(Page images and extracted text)
##############################

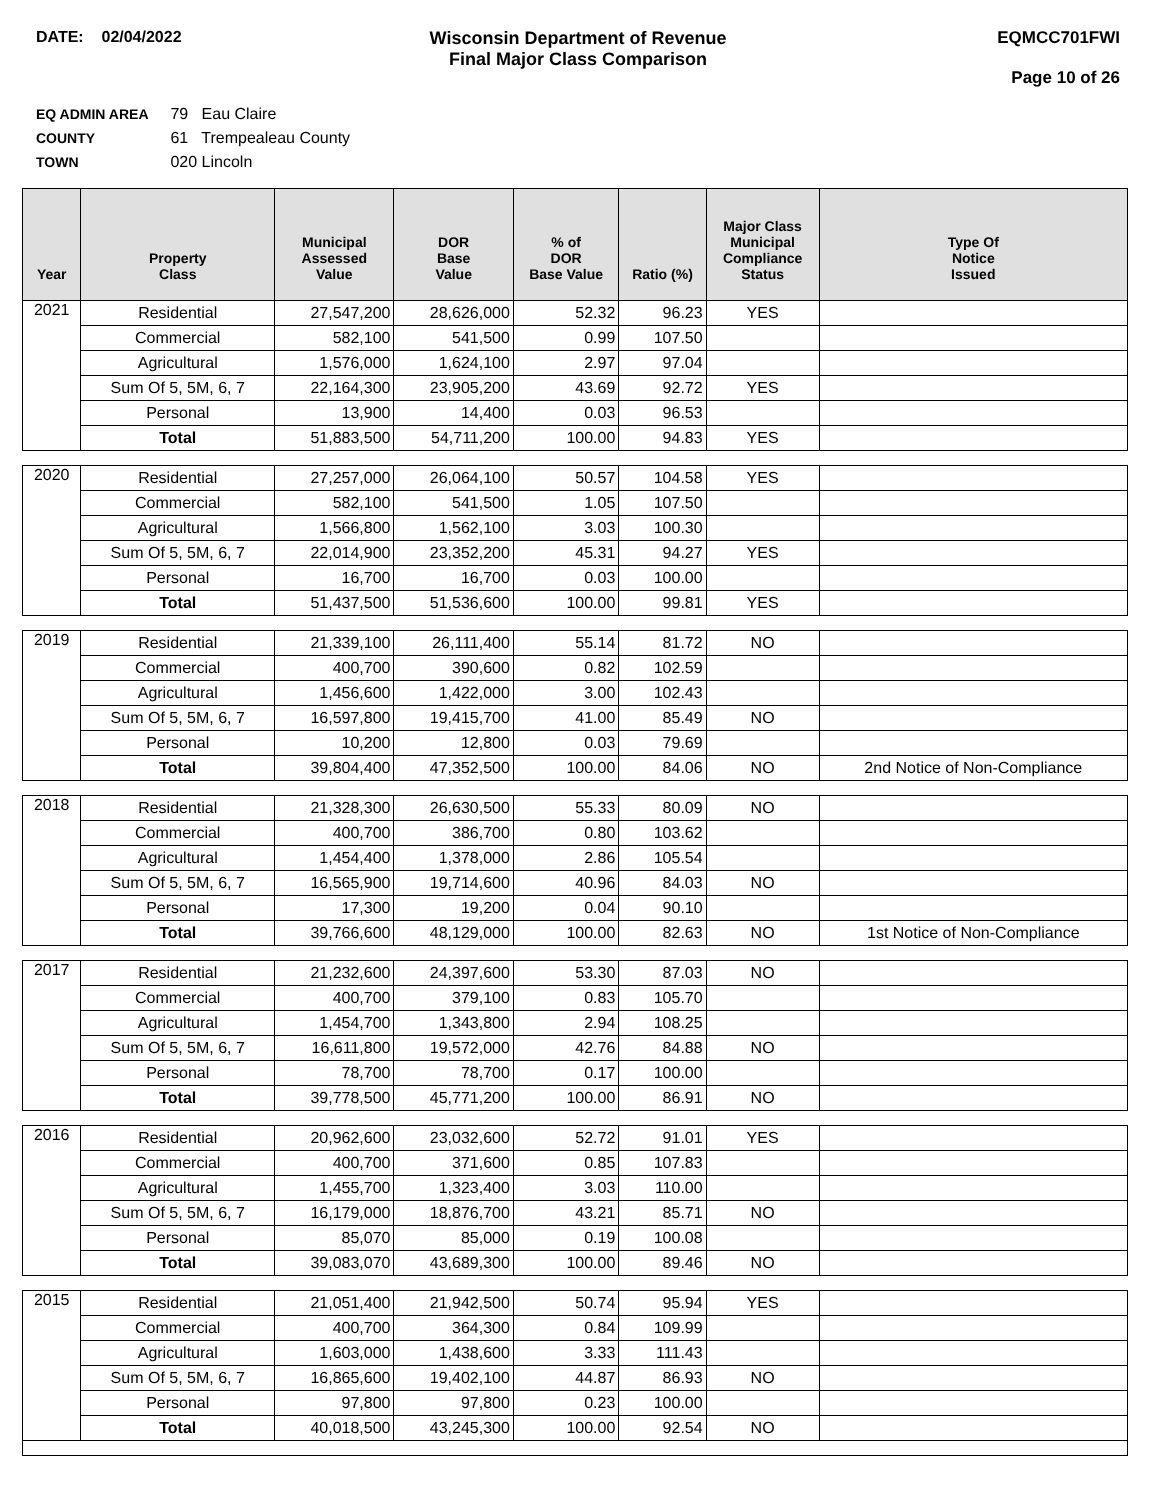DATE: 02/04/2022 Wisconsin Department of Revenue
Final Major Class Comparison
EQMCC701FWI
Page 10 of 26
EQ ADMIN AREA 79 Eau Claire
COUNTY 61 Trempealeau County
TOWN 020 Lincoln
| Year | Property Class | Municipal Assessed Value | DOR Base Value | % of DOR Base Value | Ratio (%) | Major Class Municipal Compliance Status | Type Of Notice Issued |
| --- | --- | --- | --- | --- | --- | --- | --- |
| 2021 | Residential | 27,547,200 | 28,626,000 | 52.32 | 96.23 | YES | |
| | Commercial | 582,100 | 541,500 | 0.99 | 107.50 | | |
| | Agricultural | 1,576,000 | 1,624,100 | 2.97 | 97.04 | | |
| | Sum Of 5, 5M, 6, 7 | 22,164,300 | 23,905,200 | 43.69 | 92.72 | YES | |
| | Personal | 13,900 | 14,400 | 0.03 | 96.53 | | |
| | Total | 51,883,500 | 54,711,200 | 100.00 | 94.83 | YES | |
| 2020 | Residential | 27,257,000 | 26,064,100 | 50.57 | 104.58 | YES | |
| | Commercial | 582,100 | 541,500 | 1.05 | 107.50 | | |
| | Agricultural | 1,566,800 | 1,562,100 | 3.03 | 100.30 | | |
| | Sum Of 5, 5M, 6, 7 | 22,014,900 | 23,352,200 | 45.31 | 94.27 | YES | |
| | Personal | 16,700 | 16,700 | 0.03 | 100.00 | | |
| | Total | 51,437,500 | 51,536,600 | 100.00 | 99.81 | YES | |
| 2019 | Residential | 21,339,100 | 26,111,400 | 55.14 | 81.72 | NO | |
| | Commercial | 400,700 | 390,600 | 0.82 | 102.59 | | |
| | Agricultural | 1,456,600 | 1,422,000 | 3.00 | 102.43 | | |
| | Sum Of 5, 5M, 6, 7 | 16,597,800 | 19,415,700 | 41.00 | 85.49 | NO | |
| | Personal | 10,200 | 12,800 | 0.03 | 79.69 | | |
| | Total | 39,804,400 | 47,352,500 | 100.00 | 84.06 | NO | 2nd Notice of Non-Compliance |
| 2018 | Residential | 21,328,300 | 26,630,500 | 55.33 | 80.09 | NO | |
| | Commercial | 400,700 | 386,700 | 0.80 | 103.62 | | |
| | Agricultural | 1,454,400 | 1,378,000 | 2.86 | 105.54 | | |
| | Sum Of 5, 5M, 6, 7 | 16,565,900 | 19,714,600 | 40.96 | 84.03 | NO | |
| | Personal | 17,300 | 19,200 | 0.04 | 90.10 | | |
| | Total | 39,766,600 | 48,129,000 | 100.00 | 82.63 | NO | 1st Notice of Non-Compliance |
| 2017 | Residential | 21,232,600 | 24,397,600 | 53.30 | 87.03 | NO | |
| | Commercial | 400,700 | 379,100 | 0.83 | 105.70 | | |
| | Agricultural | 1,454,700 | 1,343,800 | 2.94 | 108.25 | | |
| | Sum Of 5, 5M, 6, 7 | 16,611,800 | 19,572,000 | 42.76 | 84.88 | NO | |
| | Personal | 78,700 | 78,700 | 0.17 | 100.00 | | |
| | Total | 39,778,500 | 45,771,200 | 100.00 | 86.91 | NO | |
| 2016 | Residential | 20,962,600 | 23,032,600 | 52.72 | 91.01 | YES | |
| | Commercial | 400,700 | 371,600 | 0.85 | 107.83 | | |
| | Agricultural | 1,455,700 | 1,323,400 | 3.03 | 110.00 | | |
| | Sum Of 5, 5M, 6, 7 | 16,179,000 | 18,876,700 | 43.21 | 85.71 | NO | |
| | Personal | 85,070 | 85,000 | 0.19 | 100.08 | | |
| | Total | 39,083,070 | 43,689,300 | 100.00 | 89.46 | NO | |
| 2015 | Residential | 21,051,400 | 21,942,500 | 50.74 | 95.94 | YES | |
| | Commercial | 400,700 | 364,300 | 0.84 | 109.99 | | |
| | Agricultural | 1,603,000 | 1,438,600 | 3.33 | 111.43 | | |
| | Sum Of 5, 5M, 6, 7 | 16,865,600 | 19,402,100 | 44.87 | 86.93 | NO | |
| | Personal | 97,800 | 97,800 | 0.23 | 100.00 | | |
| | Total | 40,018,500 | 43,245,300 | 100.00 | 92.54 | NO | |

##############################

__Exercise description__: Going from the line that contains "108.25 | | |" to the last line of the records, reproduce every line as written.

__Worked solution__:
| | Agricultural | 1,454,700 | 1,343,800 | 2.94 | 108.25 | | |
| | Sum Of 5, 5M, 6, 7 | 16,611,800 | 19,572,000 | 42.76 | 84.88 | NO | |
| | Personal | 78,700 | 78,700 | 0.17 | 100.00 | | |
| | Total | 39,778,500 | 45,771,200 | 100.00 | 86.91 | NO | |
| 2016 | Residential | 20,962,600 | 23,032,600 | 52.72 | 91.01 | YES | |
| | Commercial | 400,700 | 371,600 | 0.85 | 107.83 | | |
| | Agricultural | 1,455,700 | 1,323,400 | 3.03 | 110.00 | | |
| | Sum Of 5, 5M, 6, 7 | 16,179,000 | 18,876,700 | 43.21 | 85.71 | NO | |
| | Personal | 85,070 | 85,000 | 0.19 | 100.08 | | |
| | Total | 39,083,070 | 43,689,300 | 100.00 | 89.46 | NO | |
| 2015 | Residential | 21,051,400 | 21,942,500 | 50.74 | 95.94 | YES | |
| | Commercial | 400,700 | 364,300 | 0.84 | 109.99 | | |
| | Agricultural | 1,603,000 | 1,438,600 | 3.33 | 111.43 | | |
| | Sum Of 5, 5M, 6, 7 | 16,865,600 | 19,402,100 | 44.87 | 86.93 | NO | |
| | Personal | 97,800 | 97,800 | 0.23 | 100.00 | | |
| | Total | 40,018,500 | 43,245,300 | 100.00 | 92.54 | NO | |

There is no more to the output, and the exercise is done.